CHAPTER III
HE DECIDES THAT BEGGARS SHOULD RIDE
O'Rourke found the night air soft and balmy, humid but refreshing. He walked with great, limb-stretching strides, throwing back his shoulders and expanding his chest—bathing his lungs, so to speak, with the cleansing atmosphere.
His way led him straight across the city, a walk of no slight distance to his lodgings; but he made a detour to prolong it, to give the exercise an opportunity to clear his brain and steady his nerves—unstrung as they were, from his recent excitement, as from the action of an opiate.
It was later than he began to think; for he could not immediately believe that time had flown so rapidly in the house of Paz. Only the almost deserted streets in which his footsteps echoed loud and lonely, the quietness that lay upon the city, the repose of the gendarmes on the corners, brought home to him the wee smallness of the hour.

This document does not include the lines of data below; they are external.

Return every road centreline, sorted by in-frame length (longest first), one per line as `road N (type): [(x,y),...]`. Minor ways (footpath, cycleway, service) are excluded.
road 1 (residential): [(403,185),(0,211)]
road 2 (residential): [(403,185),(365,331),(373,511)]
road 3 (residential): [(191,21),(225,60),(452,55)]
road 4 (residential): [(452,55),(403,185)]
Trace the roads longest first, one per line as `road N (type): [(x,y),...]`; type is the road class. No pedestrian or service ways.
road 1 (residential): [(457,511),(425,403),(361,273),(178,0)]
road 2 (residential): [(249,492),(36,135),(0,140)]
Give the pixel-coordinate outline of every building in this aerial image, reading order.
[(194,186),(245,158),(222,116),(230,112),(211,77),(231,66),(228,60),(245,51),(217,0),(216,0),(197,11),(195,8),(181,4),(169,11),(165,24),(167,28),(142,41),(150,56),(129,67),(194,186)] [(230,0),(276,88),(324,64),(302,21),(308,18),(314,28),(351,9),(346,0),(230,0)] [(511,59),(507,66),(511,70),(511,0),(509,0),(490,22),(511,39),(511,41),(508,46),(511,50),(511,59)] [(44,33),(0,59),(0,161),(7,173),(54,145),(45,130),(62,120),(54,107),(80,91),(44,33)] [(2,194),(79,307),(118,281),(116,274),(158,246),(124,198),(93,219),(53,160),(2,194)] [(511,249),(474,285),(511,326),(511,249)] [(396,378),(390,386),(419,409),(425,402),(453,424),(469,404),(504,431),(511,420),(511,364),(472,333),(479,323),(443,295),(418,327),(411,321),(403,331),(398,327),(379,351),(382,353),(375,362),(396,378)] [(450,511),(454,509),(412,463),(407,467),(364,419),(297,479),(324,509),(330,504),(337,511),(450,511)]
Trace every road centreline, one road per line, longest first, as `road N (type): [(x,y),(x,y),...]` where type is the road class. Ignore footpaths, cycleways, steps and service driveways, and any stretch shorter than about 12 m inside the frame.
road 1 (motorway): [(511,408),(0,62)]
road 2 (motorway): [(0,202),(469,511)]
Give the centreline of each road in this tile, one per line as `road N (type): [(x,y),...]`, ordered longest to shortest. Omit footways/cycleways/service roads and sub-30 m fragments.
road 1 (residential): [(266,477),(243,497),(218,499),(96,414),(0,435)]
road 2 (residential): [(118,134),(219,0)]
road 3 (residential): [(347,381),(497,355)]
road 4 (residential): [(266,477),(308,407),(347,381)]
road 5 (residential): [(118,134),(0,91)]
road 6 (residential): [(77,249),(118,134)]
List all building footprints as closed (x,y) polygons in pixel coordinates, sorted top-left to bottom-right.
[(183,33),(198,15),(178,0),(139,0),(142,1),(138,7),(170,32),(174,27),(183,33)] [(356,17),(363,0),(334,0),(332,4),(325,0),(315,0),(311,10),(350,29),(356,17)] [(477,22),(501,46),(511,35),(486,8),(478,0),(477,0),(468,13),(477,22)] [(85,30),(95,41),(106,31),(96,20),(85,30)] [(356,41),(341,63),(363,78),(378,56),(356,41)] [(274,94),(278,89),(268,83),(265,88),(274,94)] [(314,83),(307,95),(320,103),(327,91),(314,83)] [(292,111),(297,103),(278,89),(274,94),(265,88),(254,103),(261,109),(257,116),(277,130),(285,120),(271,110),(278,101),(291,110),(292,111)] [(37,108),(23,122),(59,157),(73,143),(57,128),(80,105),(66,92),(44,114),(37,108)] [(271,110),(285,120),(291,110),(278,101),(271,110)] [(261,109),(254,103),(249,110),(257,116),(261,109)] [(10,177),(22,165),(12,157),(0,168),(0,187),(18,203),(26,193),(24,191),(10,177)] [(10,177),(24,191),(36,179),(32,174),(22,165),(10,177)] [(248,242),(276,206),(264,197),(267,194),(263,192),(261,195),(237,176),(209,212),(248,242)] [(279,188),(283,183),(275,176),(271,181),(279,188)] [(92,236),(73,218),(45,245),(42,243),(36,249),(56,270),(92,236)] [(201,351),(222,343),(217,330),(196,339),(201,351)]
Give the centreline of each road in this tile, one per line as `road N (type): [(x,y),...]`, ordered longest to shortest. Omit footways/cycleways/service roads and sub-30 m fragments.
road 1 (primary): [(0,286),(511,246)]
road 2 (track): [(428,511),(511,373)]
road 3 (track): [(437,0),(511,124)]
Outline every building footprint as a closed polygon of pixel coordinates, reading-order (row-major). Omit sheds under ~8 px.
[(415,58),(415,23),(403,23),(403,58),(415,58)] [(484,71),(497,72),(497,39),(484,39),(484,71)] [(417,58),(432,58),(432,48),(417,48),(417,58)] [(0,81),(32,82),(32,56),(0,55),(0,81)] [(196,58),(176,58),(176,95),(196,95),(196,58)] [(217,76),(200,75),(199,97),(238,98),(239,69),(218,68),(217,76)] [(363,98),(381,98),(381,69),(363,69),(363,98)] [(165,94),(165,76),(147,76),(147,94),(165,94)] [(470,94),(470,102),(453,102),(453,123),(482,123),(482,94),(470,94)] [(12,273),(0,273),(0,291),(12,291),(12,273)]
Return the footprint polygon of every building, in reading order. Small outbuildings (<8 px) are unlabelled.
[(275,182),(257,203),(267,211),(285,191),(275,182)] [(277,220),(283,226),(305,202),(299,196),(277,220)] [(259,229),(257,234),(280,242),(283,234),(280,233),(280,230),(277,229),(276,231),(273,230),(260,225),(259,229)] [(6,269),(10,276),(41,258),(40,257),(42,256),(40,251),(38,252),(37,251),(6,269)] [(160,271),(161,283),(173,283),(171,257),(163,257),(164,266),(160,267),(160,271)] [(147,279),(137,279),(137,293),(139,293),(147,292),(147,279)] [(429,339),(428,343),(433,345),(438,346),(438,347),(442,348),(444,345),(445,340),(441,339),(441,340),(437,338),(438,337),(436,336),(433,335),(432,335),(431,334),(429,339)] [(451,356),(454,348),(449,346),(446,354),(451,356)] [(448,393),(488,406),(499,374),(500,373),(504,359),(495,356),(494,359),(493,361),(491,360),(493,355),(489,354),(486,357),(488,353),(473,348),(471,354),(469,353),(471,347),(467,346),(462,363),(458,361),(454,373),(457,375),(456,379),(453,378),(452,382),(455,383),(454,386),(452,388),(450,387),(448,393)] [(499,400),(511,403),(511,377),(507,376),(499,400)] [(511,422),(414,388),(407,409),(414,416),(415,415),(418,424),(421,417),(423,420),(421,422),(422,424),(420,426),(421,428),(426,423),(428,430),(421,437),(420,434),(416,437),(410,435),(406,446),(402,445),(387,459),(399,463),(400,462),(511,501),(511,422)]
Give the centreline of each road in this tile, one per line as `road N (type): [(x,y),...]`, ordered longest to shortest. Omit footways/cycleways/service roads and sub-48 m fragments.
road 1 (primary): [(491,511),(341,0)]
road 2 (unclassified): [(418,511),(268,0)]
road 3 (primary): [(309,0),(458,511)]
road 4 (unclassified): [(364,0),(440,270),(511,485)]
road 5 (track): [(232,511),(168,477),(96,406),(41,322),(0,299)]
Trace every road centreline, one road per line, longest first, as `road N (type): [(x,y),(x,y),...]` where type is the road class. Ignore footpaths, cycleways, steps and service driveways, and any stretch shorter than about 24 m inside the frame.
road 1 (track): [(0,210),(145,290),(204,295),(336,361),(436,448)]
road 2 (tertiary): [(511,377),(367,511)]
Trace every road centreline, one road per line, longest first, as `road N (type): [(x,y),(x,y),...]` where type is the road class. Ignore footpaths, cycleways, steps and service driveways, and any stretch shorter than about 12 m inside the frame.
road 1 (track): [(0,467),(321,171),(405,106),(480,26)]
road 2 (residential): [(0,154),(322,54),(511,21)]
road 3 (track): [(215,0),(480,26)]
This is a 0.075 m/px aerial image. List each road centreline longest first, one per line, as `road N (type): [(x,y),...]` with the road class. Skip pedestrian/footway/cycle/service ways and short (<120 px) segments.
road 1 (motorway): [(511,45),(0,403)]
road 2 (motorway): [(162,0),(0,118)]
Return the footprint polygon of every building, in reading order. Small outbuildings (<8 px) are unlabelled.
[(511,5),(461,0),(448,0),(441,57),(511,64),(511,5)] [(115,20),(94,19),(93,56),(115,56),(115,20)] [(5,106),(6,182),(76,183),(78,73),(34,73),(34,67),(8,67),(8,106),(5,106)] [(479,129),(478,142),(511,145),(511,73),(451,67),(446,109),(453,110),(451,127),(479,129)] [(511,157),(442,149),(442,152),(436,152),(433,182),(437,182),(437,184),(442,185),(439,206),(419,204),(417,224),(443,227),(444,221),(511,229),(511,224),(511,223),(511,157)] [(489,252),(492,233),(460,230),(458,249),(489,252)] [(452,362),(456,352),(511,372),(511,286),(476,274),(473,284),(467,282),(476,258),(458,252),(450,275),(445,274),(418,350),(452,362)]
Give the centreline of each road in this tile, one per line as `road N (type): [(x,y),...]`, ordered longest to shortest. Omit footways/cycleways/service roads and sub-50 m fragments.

He was not sleepy—anything but that; he was very much awake—and yet he was dreaming, holding a "post-mortem" (as he termed it) on his luck and misfortunes of the night, and planning toward his future; or rather, he was striving to solve the riddle of his future, drear and uncompromisingly blank as it then loomed, to his imagination.
For the present—it came to him as a distinct shock—he was exceedingly hungry, and, through his own folly, found himself without the wherewithal to satisfy that young and healthy appetite.